After this circuit was built they then added another branch to it to make it parallel and added another resistor and the diode. The only reason that the resistor was added was in order to be able to calculate the voltage drop through the resistor and using that and the resistance to calculate the current going through the diode to conduct a statistical analysis.

How to caculate current: $ I = \frac{V}{R} $

The first exercise was just an introductory exercise for these concepts. Students were told to create a distribution of 10,000 randome numbers drawn from a normal distribution with a mean of 25 and a standard deviation of 6. They then were told to create a normal plot for the distribution and compare it to the expected normal plot for those parameters. Then they were told to find the probability that any single random number drawn from the distribution would be greater than 35.

The second exercise required students to begin with the Shockley model and deriving a new equation from it. In order to do this they took away the -1 in the parenthesis because it was negligible, they then solved for Vd as a function of I, they then used new values A and B, which can be found by observing their data, to rewrite the equation getting.

$ V_{d} = Aln(I) + B $

They then used the data from their experiment, plotted it, added a polyfit to it to find values for A and B, and estimate the value of Io and N.

## Circuit:

Resistor 1: 330 ohms Resistor 2: 130 ohms Very high capacitance in order to have a high RC time constant.

## Data:

In order for students to derive the first graph they had to plot the time on the X axis and the voltage of the diode on the Y axis. By observing this data they were able to choose the time interval of the data that would be helpful for them to find the values necessary. It is evident that the data is only useful from the time that the diode actually begins to light up, so the point where the two lines begin to seperate, and the point where the diode reaches max voltage, which is the point where the top line flattens out at two volts.

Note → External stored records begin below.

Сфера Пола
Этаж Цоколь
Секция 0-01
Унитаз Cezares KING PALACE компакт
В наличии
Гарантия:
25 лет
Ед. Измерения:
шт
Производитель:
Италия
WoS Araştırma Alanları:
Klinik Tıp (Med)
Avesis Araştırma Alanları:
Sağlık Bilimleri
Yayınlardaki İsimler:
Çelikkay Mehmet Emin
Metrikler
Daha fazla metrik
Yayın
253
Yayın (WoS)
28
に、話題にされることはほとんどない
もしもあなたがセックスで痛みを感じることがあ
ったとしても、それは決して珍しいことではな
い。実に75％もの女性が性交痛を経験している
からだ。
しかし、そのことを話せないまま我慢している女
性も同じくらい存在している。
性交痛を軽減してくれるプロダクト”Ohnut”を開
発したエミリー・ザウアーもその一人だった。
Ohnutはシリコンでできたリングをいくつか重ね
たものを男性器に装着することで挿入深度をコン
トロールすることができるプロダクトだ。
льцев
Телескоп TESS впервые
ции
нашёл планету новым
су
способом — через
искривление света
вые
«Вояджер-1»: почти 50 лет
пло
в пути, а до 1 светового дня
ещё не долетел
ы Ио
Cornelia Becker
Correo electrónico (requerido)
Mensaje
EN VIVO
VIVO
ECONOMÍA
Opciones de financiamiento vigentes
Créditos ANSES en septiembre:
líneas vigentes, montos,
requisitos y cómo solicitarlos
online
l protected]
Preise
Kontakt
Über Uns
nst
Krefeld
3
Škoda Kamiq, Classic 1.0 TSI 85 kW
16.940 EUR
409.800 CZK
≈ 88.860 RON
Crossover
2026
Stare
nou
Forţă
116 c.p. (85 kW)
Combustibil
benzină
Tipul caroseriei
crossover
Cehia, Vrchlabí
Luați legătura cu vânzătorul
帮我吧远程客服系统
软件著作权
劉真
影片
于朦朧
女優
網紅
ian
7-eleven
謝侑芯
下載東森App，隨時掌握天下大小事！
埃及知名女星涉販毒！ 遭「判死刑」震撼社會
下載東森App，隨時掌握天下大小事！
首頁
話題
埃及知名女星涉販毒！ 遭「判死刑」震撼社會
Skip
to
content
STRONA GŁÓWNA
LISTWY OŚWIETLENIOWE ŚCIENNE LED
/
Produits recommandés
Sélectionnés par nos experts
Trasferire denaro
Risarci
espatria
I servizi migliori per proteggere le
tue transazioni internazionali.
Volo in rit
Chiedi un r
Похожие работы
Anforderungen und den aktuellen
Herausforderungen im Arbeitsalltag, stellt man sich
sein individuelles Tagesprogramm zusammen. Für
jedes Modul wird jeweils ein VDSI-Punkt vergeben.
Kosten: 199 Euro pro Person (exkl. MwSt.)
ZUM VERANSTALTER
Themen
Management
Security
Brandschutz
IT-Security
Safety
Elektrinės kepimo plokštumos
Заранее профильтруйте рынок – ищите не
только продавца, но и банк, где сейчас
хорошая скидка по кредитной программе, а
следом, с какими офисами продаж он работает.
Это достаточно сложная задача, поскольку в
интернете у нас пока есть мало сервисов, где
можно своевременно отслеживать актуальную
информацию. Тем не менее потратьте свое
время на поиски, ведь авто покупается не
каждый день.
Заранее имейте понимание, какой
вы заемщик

After they found this time (roughly 140 to 195) they created another graph where the X axis was the natural log of the calculated current and the Y axis was the voltage of the diode. They then created a line best fit for the data which in turn calculated the values for A and B. Using these values they used the derived equation from above and found the values for Io and N.

## Exercise 1:

## Results/Conclusion:

In the second exercise, after concluding the analysis and doing the calculations they found that at a room temperature of 70 degrees farenheit, the vaule for N was 5.01205 and the value for Io was 2.46231. The reason for variation in these numbers could be a result of error in the resistor or capacitance values or noise when it came to observing the current since they used 14 bits instead of 10 which increased the accuracy of the readins but also could have added a little extra variation. In the first exercise they found that given their random distribution the probability of a random number drawn being greater than 35 was 4.5%. This project was a lot of fun to do, the circuit was not that complex of a task and the code was not that bad either but it was challenging enough that we learned some new things about Python and observing data.